Of course, if the Russians essentially stop patrolling, that works too.

I am a heretic—for an arms controller—on the virtues of the submarine-based deterrent. I prefer land-based ICBMs, kept off alert.

You know, like the Chinese do it.


  1. JLo (History)

    “I am a heretic—for an arms controller—on the virtues of the submarine-based deterrent. I prefer land-based ICBMs, kept off alert.”

    I don’t know if you’ve fully explained this position here-and it may be too pedantic for the non-wonkish types among us-but I’d appreciate a post on why this makes sense.

    [The short answer is, did you see Crimson Tide? ACW]

  2. JLo (History)

    Is there a middle ground between ACW and Ridley Scott?

  3. dylan (History)

    Could you please cite the source for the claim that PRC missiles (ICBM and MRBM) are unfueled and with their warheads in storage? The assertion is made several times in your article, and again here, but without footnotes.

  4. Jeffrey Lewis (History)

    I cited it in this blog post and my dissertation.

    The source is National Intelligence Officer for Strategic and Nuclear Programs Robert D. Walpole, speaking before the Carnegie Endowment in September 1998:

    Our report further noted that we judge that an unauthorized or accidental launch of a Russian or Chinese strategic missile is highly unlikely, as long as current security procedures and systems are in place. Russia employs an extensive array of technical and procedural safeguards and China keeps its missiles unfueled and without warheads mated.

    Walpole repeated the claim in Congressional testimony in December 1998 (see S. HRG. 106–339, Ballistic Missiles: Threat and Response).

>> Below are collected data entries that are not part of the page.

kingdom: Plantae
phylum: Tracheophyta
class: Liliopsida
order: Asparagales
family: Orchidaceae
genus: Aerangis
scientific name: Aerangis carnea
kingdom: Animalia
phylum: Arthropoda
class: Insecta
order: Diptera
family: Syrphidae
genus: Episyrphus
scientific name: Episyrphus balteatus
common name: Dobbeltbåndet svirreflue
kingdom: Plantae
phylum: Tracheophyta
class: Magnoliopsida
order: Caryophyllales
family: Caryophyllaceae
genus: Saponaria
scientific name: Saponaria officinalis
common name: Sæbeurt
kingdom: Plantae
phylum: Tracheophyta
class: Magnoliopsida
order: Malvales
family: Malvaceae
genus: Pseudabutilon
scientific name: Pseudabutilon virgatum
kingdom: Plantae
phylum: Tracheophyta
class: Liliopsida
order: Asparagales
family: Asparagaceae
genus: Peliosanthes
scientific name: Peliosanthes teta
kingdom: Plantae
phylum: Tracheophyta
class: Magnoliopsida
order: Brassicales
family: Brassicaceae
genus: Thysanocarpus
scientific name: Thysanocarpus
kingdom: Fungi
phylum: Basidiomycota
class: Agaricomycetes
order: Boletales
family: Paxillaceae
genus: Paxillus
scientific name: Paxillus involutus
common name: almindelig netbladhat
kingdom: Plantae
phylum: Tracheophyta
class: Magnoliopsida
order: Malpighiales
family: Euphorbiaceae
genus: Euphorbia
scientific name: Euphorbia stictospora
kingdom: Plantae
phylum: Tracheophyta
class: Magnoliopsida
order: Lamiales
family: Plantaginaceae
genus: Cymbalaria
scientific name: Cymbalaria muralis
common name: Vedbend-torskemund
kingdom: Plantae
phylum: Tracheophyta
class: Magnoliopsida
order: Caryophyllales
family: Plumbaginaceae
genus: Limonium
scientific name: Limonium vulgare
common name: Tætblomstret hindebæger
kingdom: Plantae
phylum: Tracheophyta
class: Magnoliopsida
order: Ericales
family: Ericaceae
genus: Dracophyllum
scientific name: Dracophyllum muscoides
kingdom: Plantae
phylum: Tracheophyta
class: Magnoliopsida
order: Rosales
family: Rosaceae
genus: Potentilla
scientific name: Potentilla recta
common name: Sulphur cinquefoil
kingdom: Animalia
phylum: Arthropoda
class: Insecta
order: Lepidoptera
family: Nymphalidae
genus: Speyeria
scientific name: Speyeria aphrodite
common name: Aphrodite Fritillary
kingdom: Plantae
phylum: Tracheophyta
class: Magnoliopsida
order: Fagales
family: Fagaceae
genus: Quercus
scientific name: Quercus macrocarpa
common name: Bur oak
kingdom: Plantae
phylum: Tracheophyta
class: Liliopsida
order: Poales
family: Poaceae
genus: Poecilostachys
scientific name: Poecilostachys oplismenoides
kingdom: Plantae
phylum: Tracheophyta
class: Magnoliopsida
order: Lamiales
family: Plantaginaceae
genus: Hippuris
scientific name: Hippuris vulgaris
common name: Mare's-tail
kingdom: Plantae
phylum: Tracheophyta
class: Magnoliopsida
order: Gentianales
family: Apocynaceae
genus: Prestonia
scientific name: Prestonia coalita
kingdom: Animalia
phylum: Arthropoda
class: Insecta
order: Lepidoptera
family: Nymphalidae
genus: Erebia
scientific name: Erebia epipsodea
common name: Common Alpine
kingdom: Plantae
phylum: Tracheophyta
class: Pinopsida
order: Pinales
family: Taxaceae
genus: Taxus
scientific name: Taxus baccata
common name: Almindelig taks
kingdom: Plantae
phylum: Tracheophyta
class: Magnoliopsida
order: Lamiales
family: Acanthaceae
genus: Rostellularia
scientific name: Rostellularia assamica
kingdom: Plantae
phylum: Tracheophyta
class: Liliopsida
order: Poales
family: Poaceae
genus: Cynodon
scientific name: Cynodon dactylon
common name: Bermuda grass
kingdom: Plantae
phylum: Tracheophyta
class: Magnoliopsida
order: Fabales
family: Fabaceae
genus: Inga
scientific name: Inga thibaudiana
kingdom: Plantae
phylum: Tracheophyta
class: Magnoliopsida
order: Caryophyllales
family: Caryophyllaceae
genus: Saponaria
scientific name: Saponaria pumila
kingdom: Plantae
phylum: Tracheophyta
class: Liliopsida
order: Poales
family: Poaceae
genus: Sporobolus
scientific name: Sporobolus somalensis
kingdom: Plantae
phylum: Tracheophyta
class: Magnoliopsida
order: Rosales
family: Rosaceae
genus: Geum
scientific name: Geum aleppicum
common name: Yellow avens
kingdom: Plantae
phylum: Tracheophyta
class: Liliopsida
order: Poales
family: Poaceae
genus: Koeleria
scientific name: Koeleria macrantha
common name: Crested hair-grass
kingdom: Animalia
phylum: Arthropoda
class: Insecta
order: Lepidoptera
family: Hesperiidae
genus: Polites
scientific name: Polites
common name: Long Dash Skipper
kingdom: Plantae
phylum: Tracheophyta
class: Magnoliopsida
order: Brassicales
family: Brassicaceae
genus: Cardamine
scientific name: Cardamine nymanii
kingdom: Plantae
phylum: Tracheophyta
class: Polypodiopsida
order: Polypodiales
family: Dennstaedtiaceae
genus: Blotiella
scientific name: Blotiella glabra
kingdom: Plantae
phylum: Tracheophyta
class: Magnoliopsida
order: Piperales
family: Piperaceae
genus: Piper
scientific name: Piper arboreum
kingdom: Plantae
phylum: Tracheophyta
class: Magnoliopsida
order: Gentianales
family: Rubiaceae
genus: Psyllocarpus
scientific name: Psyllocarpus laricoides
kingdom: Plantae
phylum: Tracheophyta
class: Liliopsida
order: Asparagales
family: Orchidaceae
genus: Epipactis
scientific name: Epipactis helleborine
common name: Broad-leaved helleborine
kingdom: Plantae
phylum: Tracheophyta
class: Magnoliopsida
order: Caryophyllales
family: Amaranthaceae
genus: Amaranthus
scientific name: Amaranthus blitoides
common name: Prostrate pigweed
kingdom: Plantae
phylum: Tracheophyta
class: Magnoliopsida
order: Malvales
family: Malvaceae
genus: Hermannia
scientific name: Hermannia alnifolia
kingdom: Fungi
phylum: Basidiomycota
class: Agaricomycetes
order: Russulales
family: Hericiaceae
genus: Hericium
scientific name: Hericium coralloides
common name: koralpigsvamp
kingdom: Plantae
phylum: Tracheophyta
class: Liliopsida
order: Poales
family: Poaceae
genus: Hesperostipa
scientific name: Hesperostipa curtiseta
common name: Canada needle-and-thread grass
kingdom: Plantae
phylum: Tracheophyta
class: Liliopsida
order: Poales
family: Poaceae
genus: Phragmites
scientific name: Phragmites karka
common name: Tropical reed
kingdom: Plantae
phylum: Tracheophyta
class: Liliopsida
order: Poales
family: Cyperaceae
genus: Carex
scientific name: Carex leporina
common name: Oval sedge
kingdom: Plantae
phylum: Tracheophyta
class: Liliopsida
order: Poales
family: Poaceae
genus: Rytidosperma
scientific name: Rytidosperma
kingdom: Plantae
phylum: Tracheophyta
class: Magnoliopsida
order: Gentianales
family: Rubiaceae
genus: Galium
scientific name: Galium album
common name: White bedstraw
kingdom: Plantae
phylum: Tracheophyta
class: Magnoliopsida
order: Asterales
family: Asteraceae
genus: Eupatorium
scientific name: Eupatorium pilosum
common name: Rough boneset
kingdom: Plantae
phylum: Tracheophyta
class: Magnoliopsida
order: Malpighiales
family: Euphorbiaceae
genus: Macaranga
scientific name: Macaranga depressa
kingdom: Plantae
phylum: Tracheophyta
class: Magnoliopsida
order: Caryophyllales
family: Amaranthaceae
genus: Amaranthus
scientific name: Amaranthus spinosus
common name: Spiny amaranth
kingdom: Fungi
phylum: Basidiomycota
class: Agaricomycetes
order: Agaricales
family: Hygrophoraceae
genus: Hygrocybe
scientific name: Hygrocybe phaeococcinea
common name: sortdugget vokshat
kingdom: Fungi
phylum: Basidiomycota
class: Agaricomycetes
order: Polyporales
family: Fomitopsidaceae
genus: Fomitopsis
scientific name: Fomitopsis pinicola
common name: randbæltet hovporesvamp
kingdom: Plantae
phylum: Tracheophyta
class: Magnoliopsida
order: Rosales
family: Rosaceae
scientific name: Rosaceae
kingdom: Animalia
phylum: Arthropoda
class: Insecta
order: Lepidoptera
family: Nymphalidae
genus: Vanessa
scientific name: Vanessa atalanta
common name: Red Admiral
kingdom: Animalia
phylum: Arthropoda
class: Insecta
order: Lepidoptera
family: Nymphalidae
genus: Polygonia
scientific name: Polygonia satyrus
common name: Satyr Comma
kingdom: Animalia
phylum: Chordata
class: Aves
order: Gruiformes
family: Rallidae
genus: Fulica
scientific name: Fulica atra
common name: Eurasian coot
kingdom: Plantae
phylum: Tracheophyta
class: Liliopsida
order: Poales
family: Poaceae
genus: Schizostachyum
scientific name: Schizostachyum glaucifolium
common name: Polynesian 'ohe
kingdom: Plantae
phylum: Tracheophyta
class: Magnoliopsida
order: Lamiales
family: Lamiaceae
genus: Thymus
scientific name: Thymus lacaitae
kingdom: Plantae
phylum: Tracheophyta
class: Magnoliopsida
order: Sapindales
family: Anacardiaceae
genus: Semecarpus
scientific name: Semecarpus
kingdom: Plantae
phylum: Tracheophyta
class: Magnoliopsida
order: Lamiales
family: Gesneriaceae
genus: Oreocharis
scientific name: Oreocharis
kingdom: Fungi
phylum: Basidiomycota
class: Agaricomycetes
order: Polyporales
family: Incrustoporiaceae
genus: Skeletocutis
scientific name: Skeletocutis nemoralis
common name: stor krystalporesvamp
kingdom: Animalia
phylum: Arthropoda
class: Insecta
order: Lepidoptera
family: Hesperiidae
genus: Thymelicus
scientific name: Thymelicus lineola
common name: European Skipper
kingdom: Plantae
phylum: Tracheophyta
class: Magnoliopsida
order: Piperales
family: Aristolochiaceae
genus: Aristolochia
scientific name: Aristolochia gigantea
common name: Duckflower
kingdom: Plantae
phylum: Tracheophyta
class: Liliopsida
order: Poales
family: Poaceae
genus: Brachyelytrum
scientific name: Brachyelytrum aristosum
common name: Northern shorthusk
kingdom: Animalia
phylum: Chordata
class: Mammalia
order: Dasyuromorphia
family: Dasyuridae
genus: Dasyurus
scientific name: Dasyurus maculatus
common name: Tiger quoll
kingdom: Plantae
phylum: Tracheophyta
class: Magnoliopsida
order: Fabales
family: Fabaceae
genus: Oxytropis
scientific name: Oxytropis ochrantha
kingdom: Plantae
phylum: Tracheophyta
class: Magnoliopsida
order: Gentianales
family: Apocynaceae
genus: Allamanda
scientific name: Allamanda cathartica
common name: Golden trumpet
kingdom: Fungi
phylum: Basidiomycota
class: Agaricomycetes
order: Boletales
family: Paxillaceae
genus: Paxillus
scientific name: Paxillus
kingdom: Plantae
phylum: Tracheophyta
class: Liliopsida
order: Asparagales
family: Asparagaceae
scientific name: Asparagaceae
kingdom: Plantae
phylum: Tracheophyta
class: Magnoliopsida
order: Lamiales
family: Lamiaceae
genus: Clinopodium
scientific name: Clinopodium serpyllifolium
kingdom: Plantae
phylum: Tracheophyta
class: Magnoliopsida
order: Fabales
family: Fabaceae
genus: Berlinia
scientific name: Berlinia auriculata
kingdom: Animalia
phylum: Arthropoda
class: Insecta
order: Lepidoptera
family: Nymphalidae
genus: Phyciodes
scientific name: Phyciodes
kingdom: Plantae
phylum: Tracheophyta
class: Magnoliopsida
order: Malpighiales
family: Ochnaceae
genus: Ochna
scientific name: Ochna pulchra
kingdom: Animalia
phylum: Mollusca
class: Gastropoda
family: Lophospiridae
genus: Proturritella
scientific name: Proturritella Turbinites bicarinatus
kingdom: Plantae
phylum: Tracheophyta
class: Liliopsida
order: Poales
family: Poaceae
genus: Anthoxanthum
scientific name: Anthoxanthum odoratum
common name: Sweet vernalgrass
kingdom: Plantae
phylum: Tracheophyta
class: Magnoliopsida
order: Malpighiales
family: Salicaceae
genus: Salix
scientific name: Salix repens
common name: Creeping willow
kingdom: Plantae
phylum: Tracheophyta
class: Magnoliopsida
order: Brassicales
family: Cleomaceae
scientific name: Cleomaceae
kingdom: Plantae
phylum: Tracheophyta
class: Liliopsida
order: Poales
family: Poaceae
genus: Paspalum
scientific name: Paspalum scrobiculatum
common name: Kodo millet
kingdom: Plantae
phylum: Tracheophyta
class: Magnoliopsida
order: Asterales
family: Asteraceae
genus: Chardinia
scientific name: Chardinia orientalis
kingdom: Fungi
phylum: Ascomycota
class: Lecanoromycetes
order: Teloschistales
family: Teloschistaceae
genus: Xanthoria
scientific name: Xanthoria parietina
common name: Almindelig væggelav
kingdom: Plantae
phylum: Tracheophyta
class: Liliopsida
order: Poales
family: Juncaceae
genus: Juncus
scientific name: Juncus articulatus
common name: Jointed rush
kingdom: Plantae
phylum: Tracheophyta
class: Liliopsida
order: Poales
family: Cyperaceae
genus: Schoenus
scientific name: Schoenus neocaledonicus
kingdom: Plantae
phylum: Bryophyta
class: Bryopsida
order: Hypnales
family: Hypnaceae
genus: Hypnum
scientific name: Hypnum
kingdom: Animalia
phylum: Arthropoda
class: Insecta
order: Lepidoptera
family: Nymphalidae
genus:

    Don Rumsfeld and other Rumsfeld Commission members hae made the same claim. In 1999, Rumsfeld said “my understanding is that the Chinese nuclear ballistic missiles … have their warheads stored separately from the ballistic missiles. … But they are not on an alert basis, if you will. They’re not on a trigger basis.” Garwin said the same.

  5. dylan (History)

    So in fact your point is that back in 1998 (maybe 1999 unless the speakers then were going off the 1998 reporting) the IC thought they were stored separately. Seems they were talking about ICBMs, what is the source for your point that MRBMs (i.e. DF-21s) are also stored away from the launchers?

  6. jay denari (History)

    Hi, Jeffrey & all,

    Very interesting blog; I write one on similar subjects, so it’s good to see a different source to bounce ideas off.

    I think I understand your “Crimson Tide” reference—meaning, a rogue commander and/or one unable to receive orders that countermand a mistaken attack order could start WW3. That’s possible, but if everyone’s aware of the subs, we can do away with the land-based missiles and thereby reduce the number of targets = reduce the number of potential deaths on both sides AND the number of warheads overall. Having subs is a better deterrent to a sneaky first strike.

    Of course, we should be aiming for elimination of SLBMs and ICBMs. Personally, I’d love to be able to do so and never have them again, but that’s not practical, so maintaining just a couple of subs is the next best thing, since it doesn’t take many of them to do crippling damage.